━━━━━ RECORDS TO USE ━━━━━
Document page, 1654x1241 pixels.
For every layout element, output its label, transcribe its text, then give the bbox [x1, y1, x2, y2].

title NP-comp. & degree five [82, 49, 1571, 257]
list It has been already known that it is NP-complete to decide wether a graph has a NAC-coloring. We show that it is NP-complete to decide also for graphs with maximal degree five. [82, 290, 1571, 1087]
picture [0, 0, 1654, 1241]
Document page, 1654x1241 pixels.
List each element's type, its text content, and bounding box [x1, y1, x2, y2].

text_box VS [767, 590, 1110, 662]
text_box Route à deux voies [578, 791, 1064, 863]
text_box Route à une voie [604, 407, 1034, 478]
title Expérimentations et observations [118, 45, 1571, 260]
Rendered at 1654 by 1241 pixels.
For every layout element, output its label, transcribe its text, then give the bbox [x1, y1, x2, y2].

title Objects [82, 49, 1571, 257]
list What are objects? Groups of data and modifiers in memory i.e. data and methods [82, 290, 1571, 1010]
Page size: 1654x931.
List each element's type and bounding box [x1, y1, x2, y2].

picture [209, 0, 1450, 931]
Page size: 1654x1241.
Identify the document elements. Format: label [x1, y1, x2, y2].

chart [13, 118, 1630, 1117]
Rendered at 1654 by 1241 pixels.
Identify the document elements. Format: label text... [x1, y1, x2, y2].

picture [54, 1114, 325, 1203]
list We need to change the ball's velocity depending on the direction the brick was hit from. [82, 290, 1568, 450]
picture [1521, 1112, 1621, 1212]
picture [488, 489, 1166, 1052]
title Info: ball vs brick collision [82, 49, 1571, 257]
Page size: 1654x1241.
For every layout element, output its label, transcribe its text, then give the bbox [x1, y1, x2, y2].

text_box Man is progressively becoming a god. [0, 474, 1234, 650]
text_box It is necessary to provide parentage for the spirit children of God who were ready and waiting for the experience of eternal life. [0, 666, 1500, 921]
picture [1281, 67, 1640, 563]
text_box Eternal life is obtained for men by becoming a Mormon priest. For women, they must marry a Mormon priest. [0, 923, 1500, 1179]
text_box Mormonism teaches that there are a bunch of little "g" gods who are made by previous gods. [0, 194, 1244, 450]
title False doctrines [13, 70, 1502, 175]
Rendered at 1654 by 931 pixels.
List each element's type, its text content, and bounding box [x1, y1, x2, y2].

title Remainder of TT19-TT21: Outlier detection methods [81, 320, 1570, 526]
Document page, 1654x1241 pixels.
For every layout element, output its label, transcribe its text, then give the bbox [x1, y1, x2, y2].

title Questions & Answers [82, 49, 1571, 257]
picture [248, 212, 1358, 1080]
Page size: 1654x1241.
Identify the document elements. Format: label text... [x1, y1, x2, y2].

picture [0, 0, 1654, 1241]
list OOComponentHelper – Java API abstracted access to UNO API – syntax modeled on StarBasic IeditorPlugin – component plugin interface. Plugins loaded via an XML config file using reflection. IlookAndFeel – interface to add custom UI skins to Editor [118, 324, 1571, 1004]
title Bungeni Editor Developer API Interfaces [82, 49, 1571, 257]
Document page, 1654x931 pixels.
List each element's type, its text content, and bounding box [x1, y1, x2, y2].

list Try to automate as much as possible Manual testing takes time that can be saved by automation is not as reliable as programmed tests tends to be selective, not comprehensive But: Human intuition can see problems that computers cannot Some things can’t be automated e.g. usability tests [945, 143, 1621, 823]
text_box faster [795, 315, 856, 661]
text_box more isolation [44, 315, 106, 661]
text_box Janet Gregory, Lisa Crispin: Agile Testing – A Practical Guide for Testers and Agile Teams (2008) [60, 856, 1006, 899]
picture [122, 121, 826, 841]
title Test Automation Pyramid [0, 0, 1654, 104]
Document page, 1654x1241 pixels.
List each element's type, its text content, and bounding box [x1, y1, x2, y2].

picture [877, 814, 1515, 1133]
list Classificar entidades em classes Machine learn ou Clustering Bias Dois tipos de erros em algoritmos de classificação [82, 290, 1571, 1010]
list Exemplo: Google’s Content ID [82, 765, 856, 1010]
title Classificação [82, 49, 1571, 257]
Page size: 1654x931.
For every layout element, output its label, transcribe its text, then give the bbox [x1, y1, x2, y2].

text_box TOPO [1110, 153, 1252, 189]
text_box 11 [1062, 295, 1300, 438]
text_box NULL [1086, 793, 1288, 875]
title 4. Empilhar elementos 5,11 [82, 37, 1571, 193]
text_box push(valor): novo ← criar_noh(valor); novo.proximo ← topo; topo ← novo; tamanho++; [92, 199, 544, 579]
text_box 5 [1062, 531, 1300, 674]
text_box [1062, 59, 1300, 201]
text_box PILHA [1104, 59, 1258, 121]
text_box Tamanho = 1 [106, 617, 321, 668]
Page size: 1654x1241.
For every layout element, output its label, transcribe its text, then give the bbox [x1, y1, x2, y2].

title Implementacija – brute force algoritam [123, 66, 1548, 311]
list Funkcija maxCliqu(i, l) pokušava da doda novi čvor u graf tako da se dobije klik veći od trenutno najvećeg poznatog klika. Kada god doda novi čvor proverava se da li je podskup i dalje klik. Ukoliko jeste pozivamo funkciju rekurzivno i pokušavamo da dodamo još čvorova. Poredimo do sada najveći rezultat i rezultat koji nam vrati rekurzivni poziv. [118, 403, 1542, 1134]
━━━━━
Please reproduce the lines from the first one to the line with "title False doctrines [13, 70, 1502, 175]", changing "Page size" to "Canvas size" and keeping everything else the same.

- **RESPONSE**:
Document page, 1654x1241 pixels.
For every layout element, output its label, transcribe its text, then give the bbox [x1, y1, x2, y2].

title NP-comp. & degree five [82, 49, 1571, 257]
list It has been already known that it is NP-complete to decide wether a graph has a NAC-coloring. We show that it is NP-complete to decide also for graphs with maximal degree five. [82, 290, 1571, 1087]
picture [0, 0, 1654, 1241]
Document page, 1654x1241 pixels.
List each element's type, its text content, and bounding box [x1, y1, x2, y2].

text_box VS [767, 590, 1110, 662]
text_box Route à deux voies [578, 791, 1064, 863]
text_box Route à une voie [604, 407, 1034, 478]
title Expérimentations et observations [118, 45, 1571, 260]
Rendered at 1654 by 1241 pixels.
For every layout element, output its label, transcribe its text, then give the bbox [x1, y1, x2, y2].

title Objects [82, 49, 1571, 257]
list What are objects? Groups of data and modifiers in memory i.e. data and methods [82, 290, 1571, 1010]
Canvas size: 1654x931.
List each element's type and bounding box [x1, y1, x2, y2].

picture [209, 0, 1450, 931]
Canvas size: 1654x1241.
Identify the document elements. Format: label [x1, y1, x2, y2].

chart [13, 118, 1630, 1117]
Rendered at 1654 by 1241 pixels.
Identify the document elements. Format: label text... [x1, y1, x2, y2].

picture [54, 1114, 325, 1203]
list We need to change the ball's velocity depending on the direction the brick was hit from. [82, 290, 1568, 450]
picture [1521, 1112, 1621, 1212]
picture [488, 489, 1166, 1052]
title Info: ball vs brick collision [82, 49, 1571, 257]
Canvas size: 1654x1241.
For every layout element, output its label, transcribe its text, then give the bbox [x1, y1, x2, y2].

text_box Man is progressively becoming a god. [0, 474, 1234, 650]
text_box It is necessary to provide parentage for the spirit children of God who were ready and waiting for the experience of eternal life. [0, 666, 1500, 921]
picture [1281, 67, 1640, 563]
text_box Eternal life is obtained for men by becoming a Mormon priest. For women, they must marry a Mormon priest. [0, 923, 1500, 1179]
text_box Mormonism teaches that there are a bunch of little "g" gods who are made by previous gods. [0, 194, 1244, 450]
title False doctrines [13, 70, 1502, 175]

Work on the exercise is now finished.